系列文章目录
目录
前言
功能起源于在自建平台内要求实现类似钉钉组织架构选择器整个组件的能力, 其中钉钉原生组件支持拼音, 汉字, 英文的混合检索, 十分高效.
功能需求类似如下:
# user input
input: h鹏|hp|hup|hupeng|hupen|胡鹏|hpe ... 其他剩余的排列组合的输入
returns: 胡鹏
限于项目可用资源十分有限, 最终此功能设计落地为一个不使用其他第三方搜索组件, 默认基于服务内存的功能. 支持通过接口扩展数据来源和搜索算法.
功能基于倒排索引(inverted index)思想完成的简易中英文拼音混合的全文检索, 不涉及权重或分值的计算, 单纯利用用户数据完成全文检索.
实现: github: LocalCacheBasedSearchAlgorithm
[套路]系列意在提供一个功能基本实现套路的系列文档, 查就完了.
一、设计
1.1 Inverted Index
用过ES的人多少都会了解到, 底层搜索核心逻辑就是使用“倒排索引”实现的, 这里不深入倒排索引的原理, 此功能也只是在思想上简单地不能再简单地实现了倒排索引的基本原理.
1.1.1 基本原理
1.2 拼音混合查询场景落地
1.2.1 文档处理
在数据侧, 将汉字转换拼音后, 以每个字拼音全拼和首字母分别为索引构建对“文档”的关联, 形成倒排索引+ 列表的数据结构, 这一步类似ES保存文档并解析文档的粗略过程.
1.2.2 用户输入处理
在用户侧, 将用户输入内容中的汉字按输入顺序替换拼音(多音字), 英文字母按顺序查找拼音并尝试对后续字母进行优化, 最终将多音字情况生成一个目标笛卡尔积, 此结果集在文档中使用like
操作查询.
二、实现
- 创建索引和文档以及二者之间的关系
- 处理用户输入并查询
该能力的此次应用是实现类似钉钉组织架构选择器的功能, 下述代码示例都将使用钉钉的人员信息为数据源说明实现.
2.1 构建索引和文档
2.1.1 汉字转拼音
搜索准确性的高低完全基于拼音库解析汉字的准确性高低
本例使用pinyin4j
, 其中很少部分多音字有错误, 如果介意可以完全自定义实现提供第三方的拼音库,
hutool自带的pinyin解析不合适, 多音字也不够强大.
gradle
dependency("com.belerweb:pinyin4j:2.5.1")
maven
<dependency>
<groupId>com.belerweb</groupId>
<artifactId>pinyin4j</artifactId>
<version>2.5.1</version>
</dependency>
拼音处理接口设计
/**
* @author hp 2023/4/28
*/
public interface PinyinConverter {
List<PinyinModel> chineseToPinyin(String chinese);
boolean isChineseLetter(char c);
@Data
@AllArgsConstructor
class PinyinModel {
@FieldDesc("名称替换中文后的结果")
private String name;
@FieldDesc("替换字的拼音: LinkedHashSet")
private Set<String> pinyin;
@FieldDesc("替换字的拼音首字母")
private Set<String> shortPinyin;
}
}
默认的接口实现
- possibilities(): 扩展多音字, 默认没有实现成笛卡尔积的方式, 代码中有具体说明(可以继续迭代)

▶ _所给数据_
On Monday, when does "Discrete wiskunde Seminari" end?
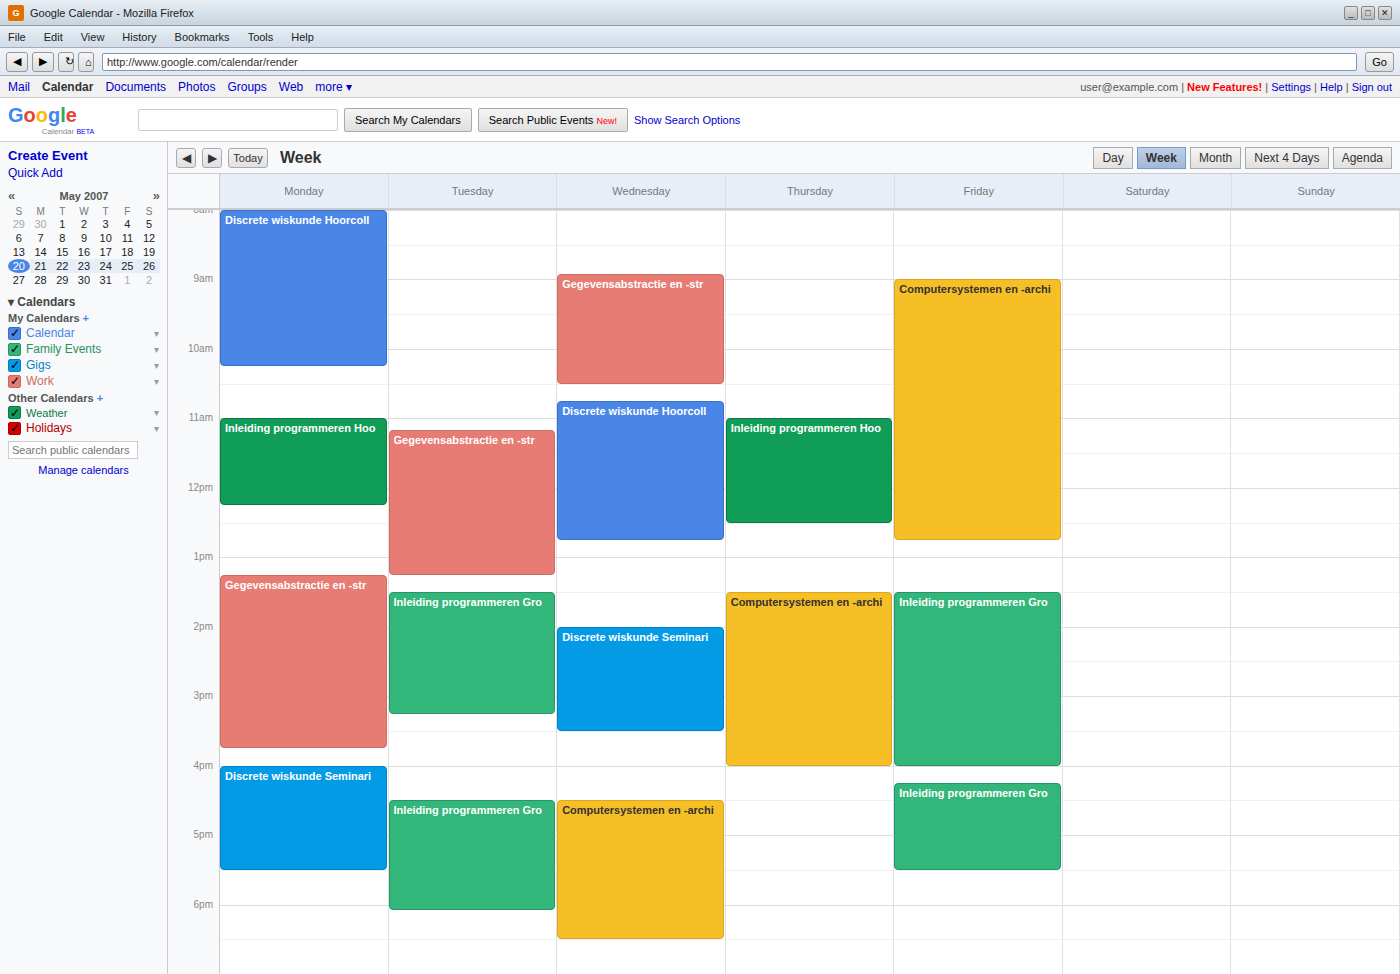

▶ _待解问题_
(A) 照录阅读材料中从“实现: github: LocalCacheBasedSearchAlgorithm”到“形成倒排索引+ 列表的数据结构, 这一步类似ES保存文档并解析文档的粗略过程.”之间的文字，首尾都包括在内。
(B) 把阅读材料中的这句话译成英文：“hutool自带的pinyin解析不合适, 多音字也不够强大.”
(C) 请判断下列说法是否与阅读材料相符，逐条答“是”或“否”，并引出原文中起决定作用的字句：(i) 该功能借助其他第三方搜索组件实现；(ii) 该功能涉及权重或分值的计算；(iii) 搜索准确性的高低完全取决于拼音库解析汉字的准确性。

▶ _各题结果_
(A)
实现: github: LocalCacheBasedSearchAlgorithm
[套路]系列意在提供一个功能基本实现套路的系列文档, 查就完了.
一、设计
1.1 Inverted Index
用过ES的人多少都会了解到, 底层搜索核心逻辑就是使用“倒排索引”实现的, 这里不深入倒排索引的原理, 此功能也只是在思想上简单地不能再简单地实现了倒排索引的基本原理.
1.1.1 基本原理
1.2 拼音混合查询场景落地
1.2.1 文档处理
在数据侧, 将汉字转换拼音后, 以每个字拼音全拼和首字母分别为索引构建对“文档”的关联, 形成倒排索引+ 列表的数据结构, 这一步类似ES保存文档并解析文档的粗略过程.

(B) The pinyin parsing that comes with hutool is not suitable, and its handling of polyphonic characters is not strong enough either.

(C)
(i) 否：“不使用其他第三方搜索组件”
(ii) 否：“不涉及权重或分值的计算”
(iii) 是：“搜索准确性的高低完全基于拼音库解析汉字的准确性高低”